The model predicts that if the double bond is homolytically cleaved in a system R1 R2 M = MR3 R4, the two carbene analog fragments resulting therefrom can subsequently be present in both a singlet and a triplet state. Independently, however, the basic state of the fragments may be a triplet or a singlet state. EA Carter and WA Goddard III showed that the binding energy EG results from the bond dissociation energy E int minus the sum of the singlet-triplet excitation energies ΣΔE S → T of the resulting fragments. E GBE = E int - ΣΔE S → T.[1]
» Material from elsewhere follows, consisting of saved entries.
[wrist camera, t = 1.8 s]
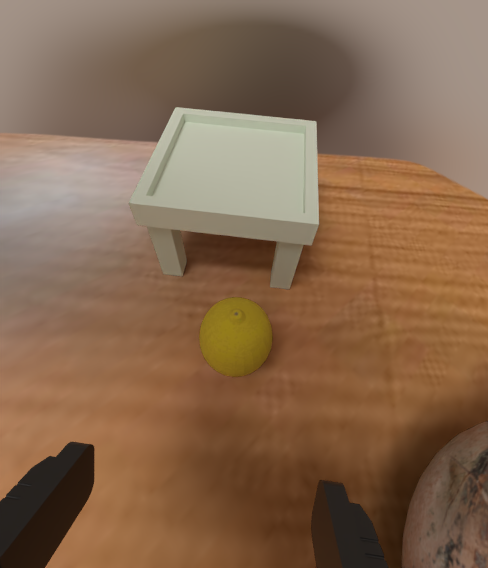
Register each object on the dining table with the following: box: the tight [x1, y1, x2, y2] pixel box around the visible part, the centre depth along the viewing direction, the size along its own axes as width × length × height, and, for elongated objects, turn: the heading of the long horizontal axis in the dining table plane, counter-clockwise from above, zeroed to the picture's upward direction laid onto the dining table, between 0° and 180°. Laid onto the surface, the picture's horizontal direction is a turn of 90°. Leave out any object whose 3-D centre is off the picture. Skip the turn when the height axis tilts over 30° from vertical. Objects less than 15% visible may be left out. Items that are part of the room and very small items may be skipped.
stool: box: [129, 107, 319, 289], centre depth 29 cm, size 14×14×10 cm
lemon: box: [199, 297, 273, 377], centre depth 22 cm, size 6×6×8 cm
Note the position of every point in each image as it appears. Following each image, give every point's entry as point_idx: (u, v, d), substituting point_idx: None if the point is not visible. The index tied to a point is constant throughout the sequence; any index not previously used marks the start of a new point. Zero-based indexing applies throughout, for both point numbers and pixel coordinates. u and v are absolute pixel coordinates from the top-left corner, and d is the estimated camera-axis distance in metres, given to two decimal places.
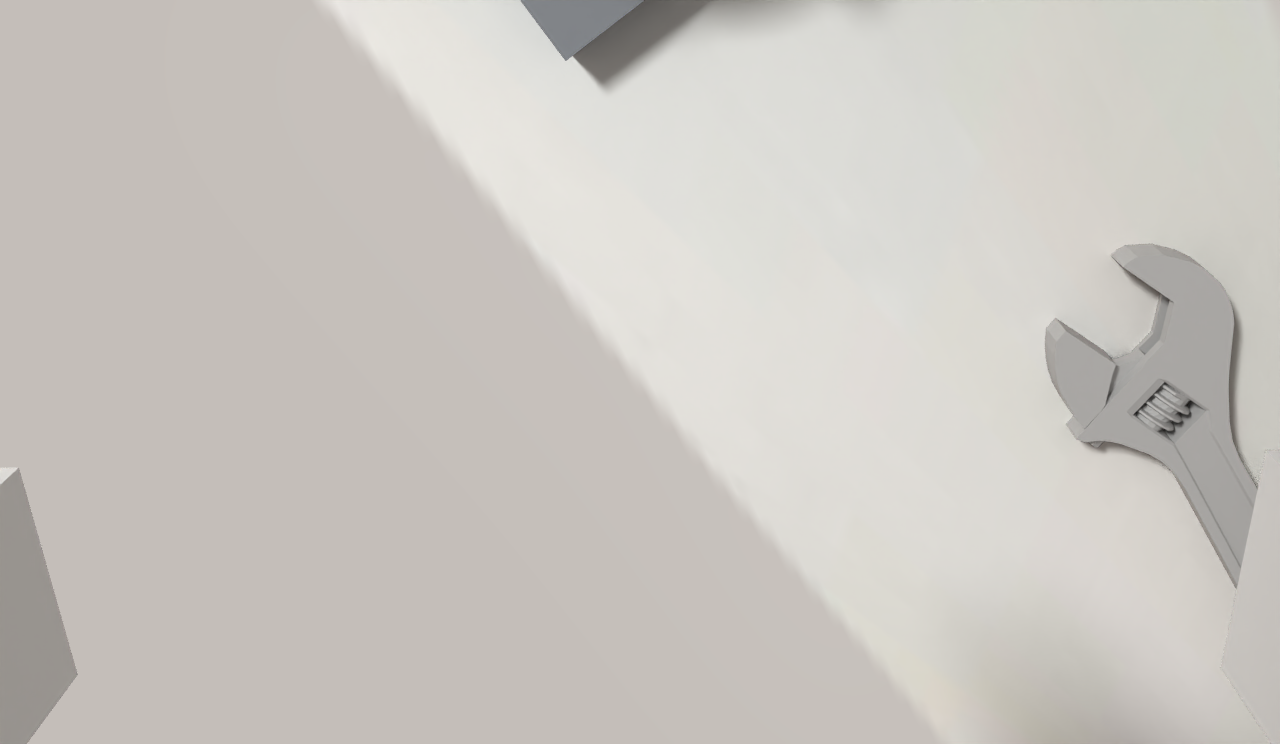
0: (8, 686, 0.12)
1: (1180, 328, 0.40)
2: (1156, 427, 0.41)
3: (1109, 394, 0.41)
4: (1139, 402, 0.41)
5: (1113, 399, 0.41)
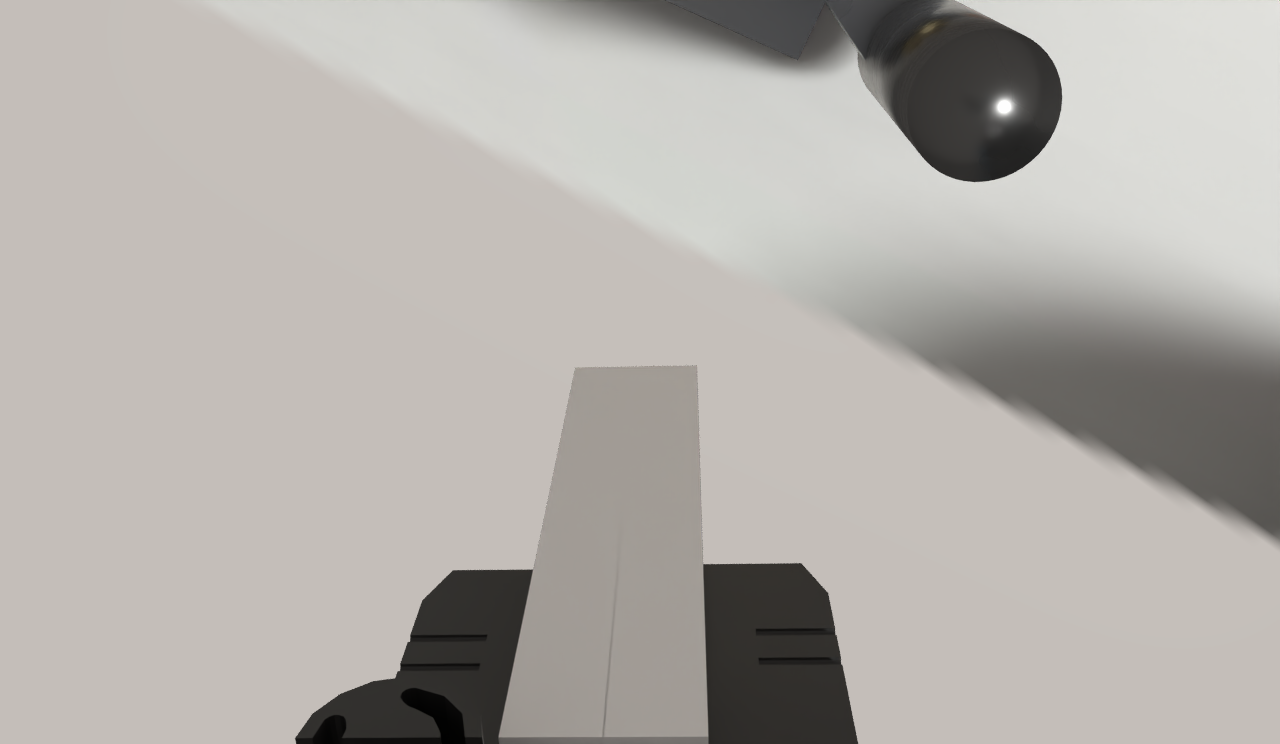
0: None
1: None
2: None
3: None
4: None
5: None
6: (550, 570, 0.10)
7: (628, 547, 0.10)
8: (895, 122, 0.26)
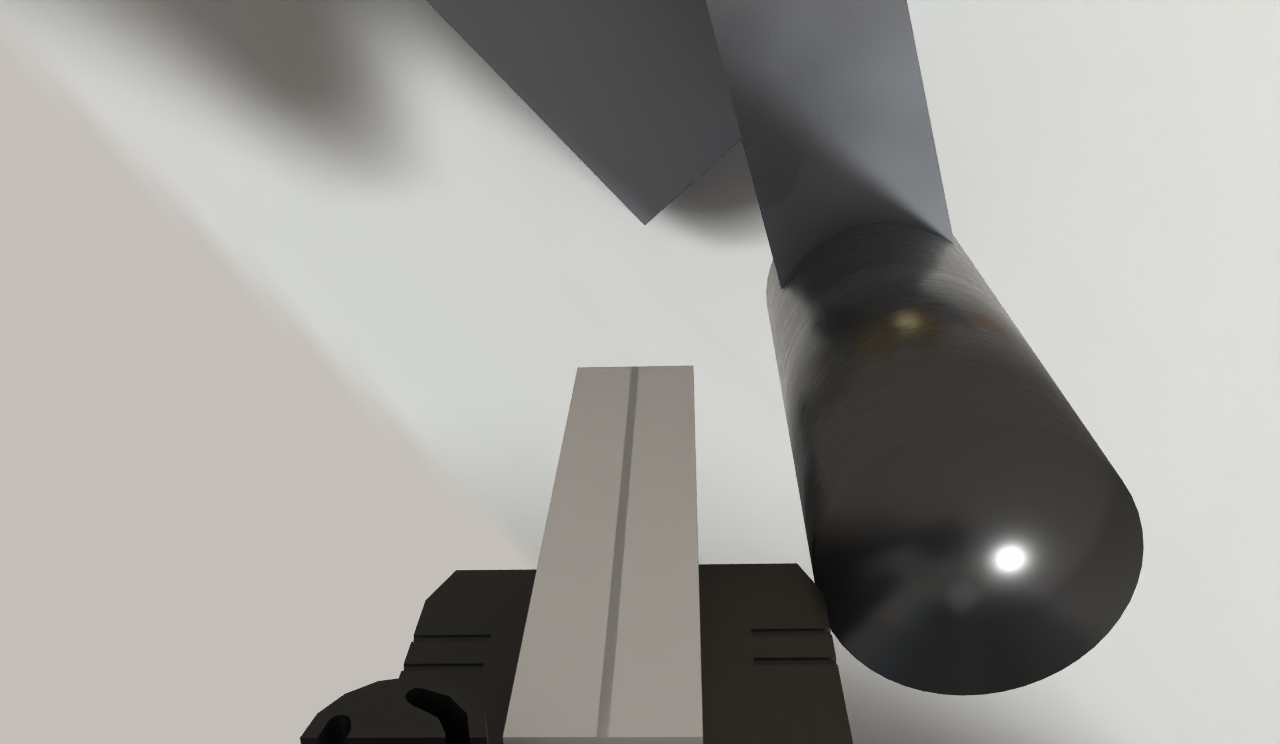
0: None
1: None
2: None
3: None
4: None
5: None
6: (553, 570, 0.10)
7: (623, 547, 0.10)
8: None
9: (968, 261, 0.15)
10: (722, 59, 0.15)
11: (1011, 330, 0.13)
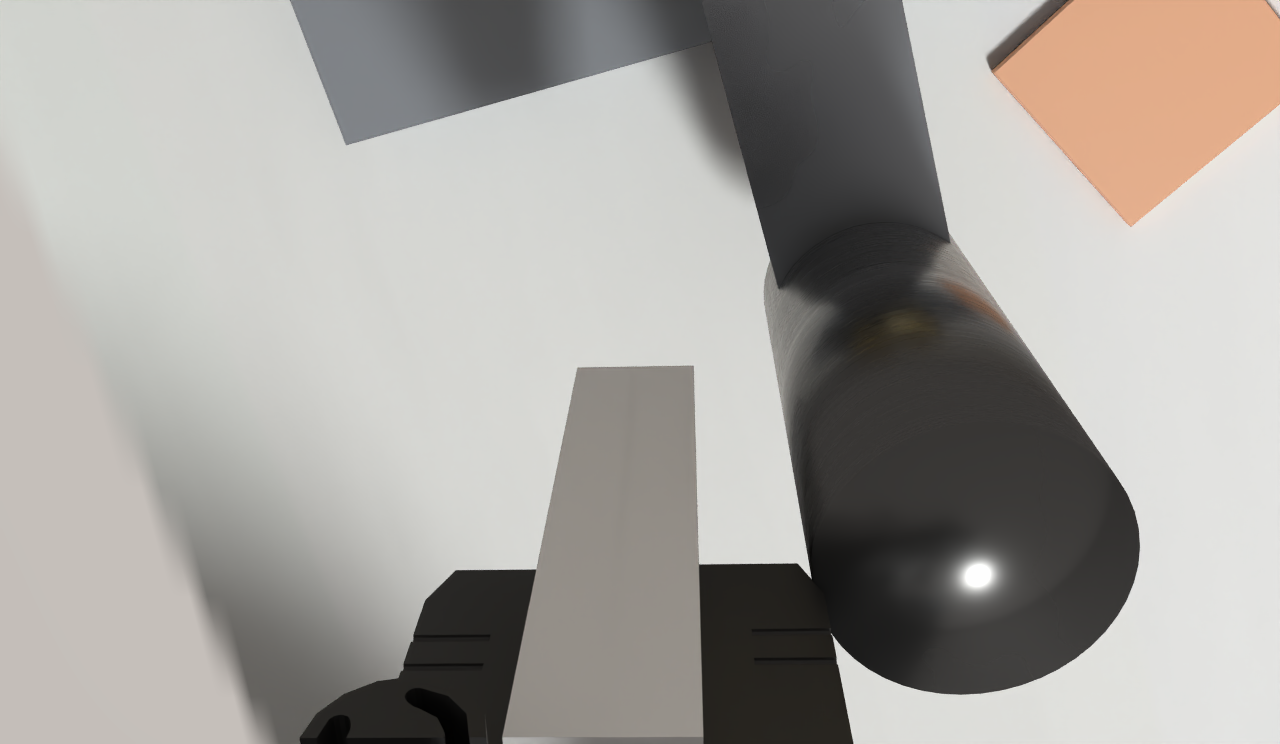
0: None
1: None
2: None
3: None
4: None
5: None
6: (553, 571, 0.10)
7: (624, 547, 0.10)
8: None
9: (965, 260, 0.15)
10: (718, 60, 0.15)
11: (1007, 330, 0.13)
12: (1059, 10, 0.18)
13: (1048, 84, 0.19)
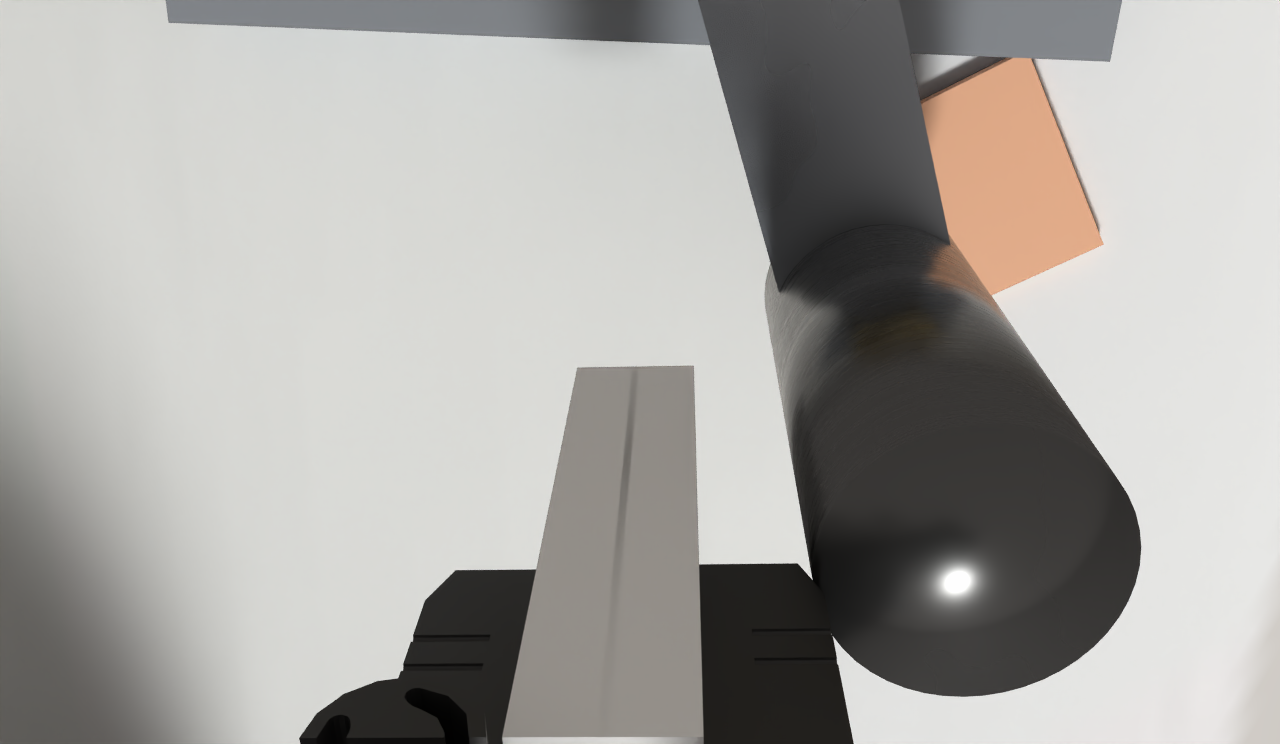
0: None
1: None
2: None
3: None
4: None
5: None
6: (553, 570, 0.10)
7: (624, 547, 0.10)
8: None
9: (965, 262, 0.15)
10: (717, 64, 0.15)
11: (1008, 331, 0.13)
12: None
13: None
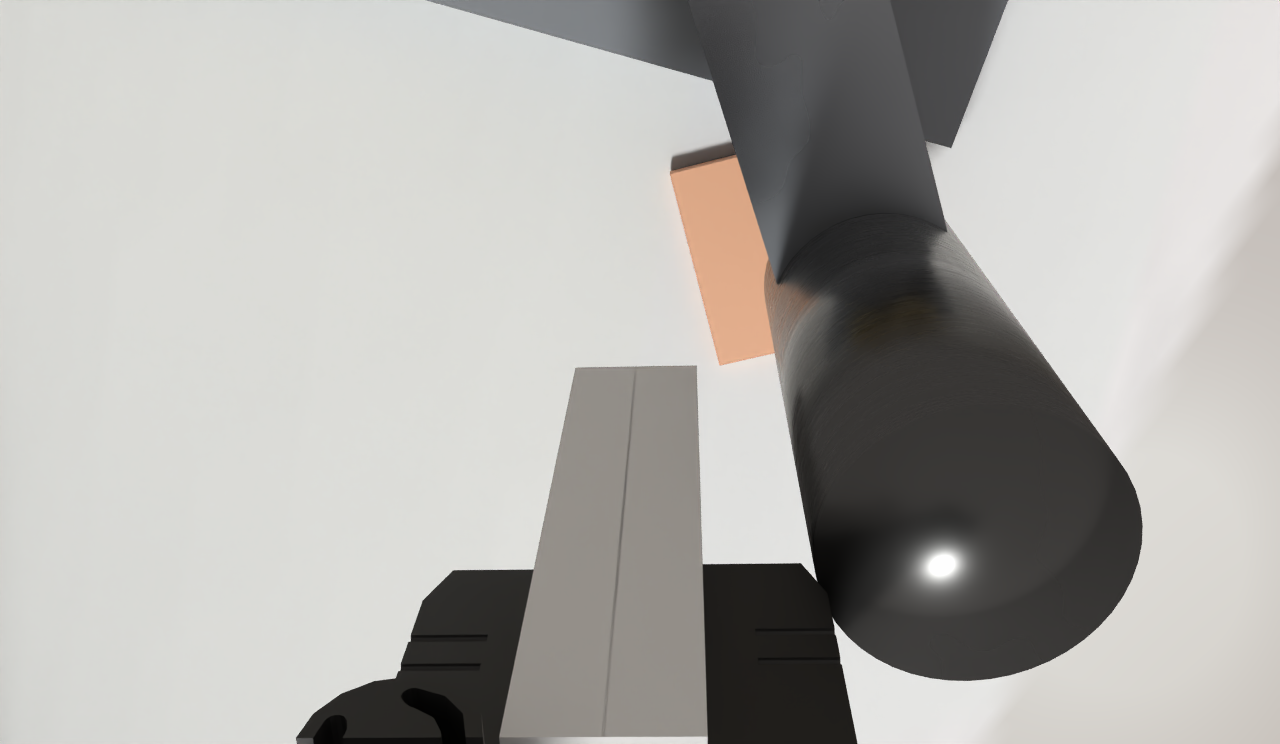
0: None
1: None
2: None
3: None
4: None
5: None
6: (551, 570, 0.10)
7: (628, 547, 0.10)
8: None
9: (962, 248, 0.15)
10: (707, 58, 0.15)
11: (1004, 314, 0.13)
12: None
13: (709, 209, 0.20)
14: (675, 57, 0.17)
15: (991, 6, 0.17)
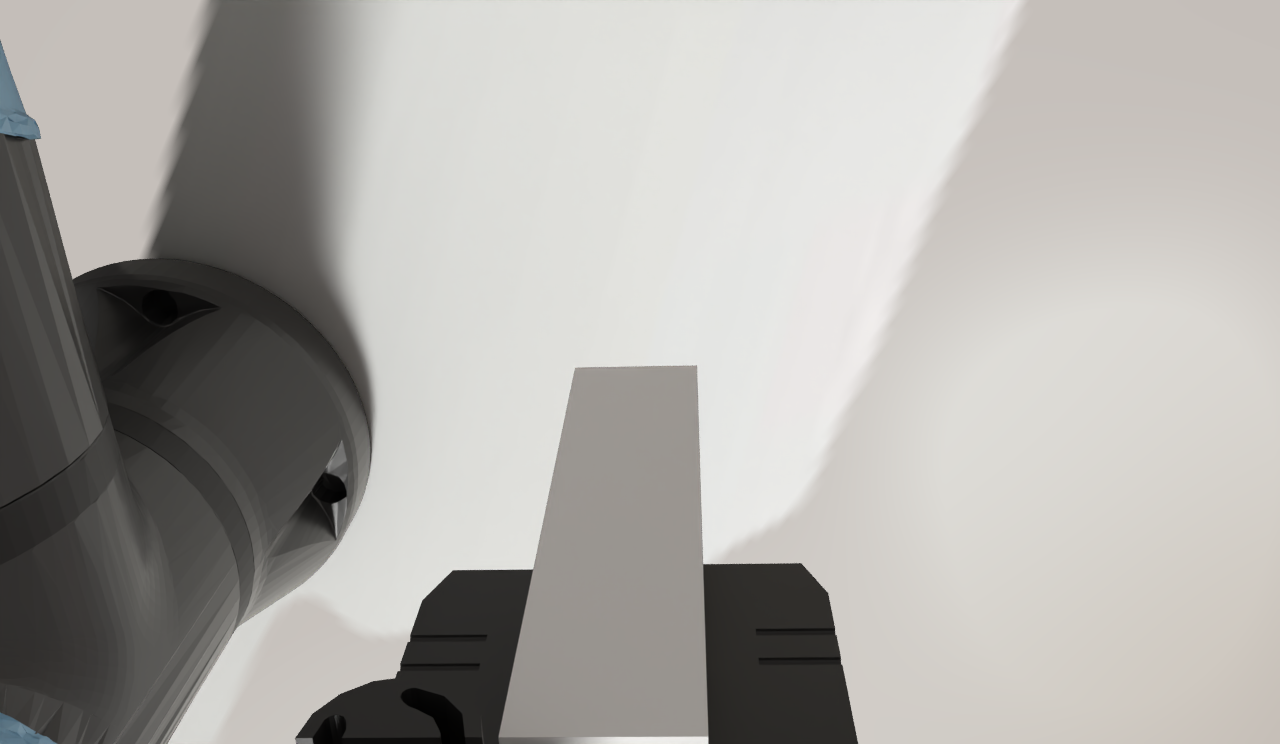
0: None
1: None
2: None
3: None
4: None
5: None
6: (550, 570, 0.10)
7: (628, 547, 0.10)
8: None
9: None
10: None
11: None
12: None
13: None
14: None
15: None
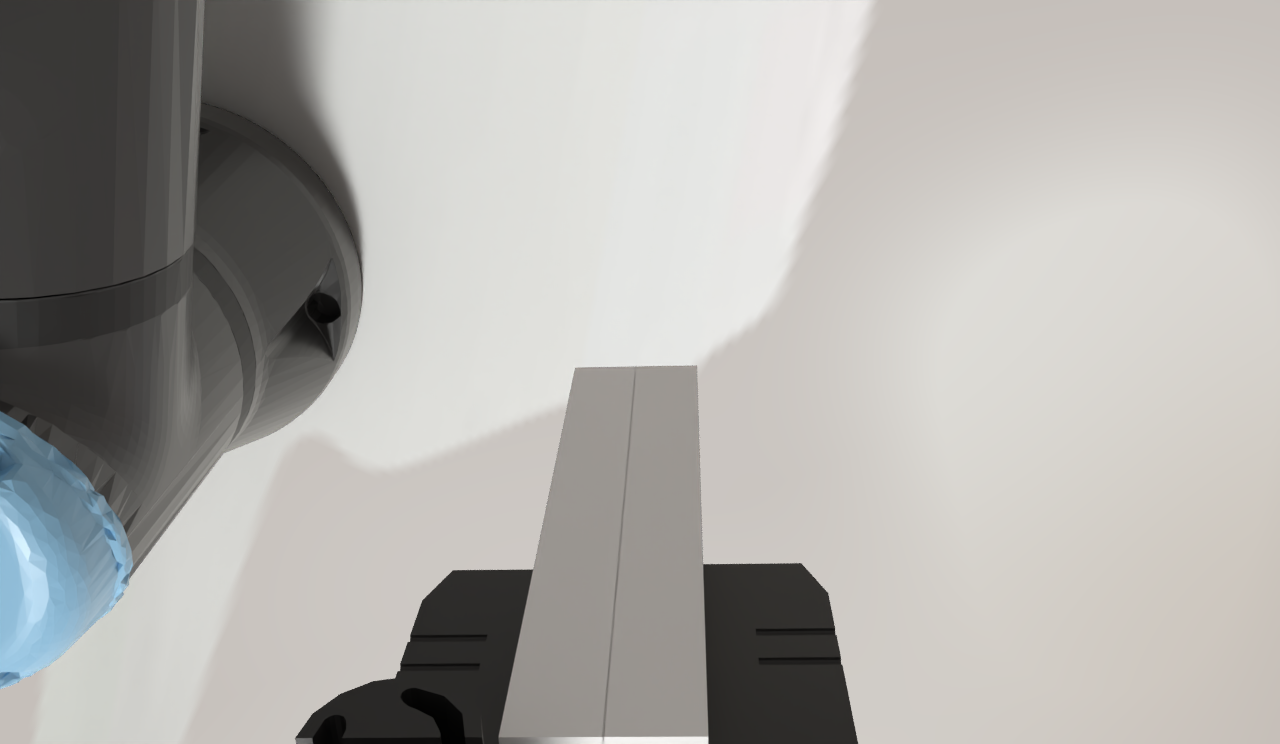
0: None
1: None
2: None
3: None
4: None
5: None
6: (550, 570, 0.10)
7: (628, 547, 0.10)
8: None
9: None
10: None
11: None
12: None
13: None
14: None
15: None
This model was extended by G. Trinquier and J. P. Malrieu by the possibility to make statements about the geometry (characterized by the distance between the metal centers r, and the tilt angle θ) of a double bond system due to ΣΔE S → T. As can be seen in the illustration, a coplanar structure (θ = 0 °) is optimal for triplet fragments. For singlet fragments, however, there is a double donor-acceptor bond with an angle of θ close to 45 °.[1]

References

  1. 1 2 3 Himmel, Hans-Jörg; Schnöckel, Hansgeorg (2003-02-03). "An Alternative Way of Characterising the Bonding in Compounds Featuring Main-Group Elements and with the Potential for Multiple Bonding: On the Dissociation of Binary Main-Group Hydrides". Chemistry – A European Journal. 9 (3): 748–755. doi:10.1002/chem.200390083. ISSN 1521-3765. PMID 12569467.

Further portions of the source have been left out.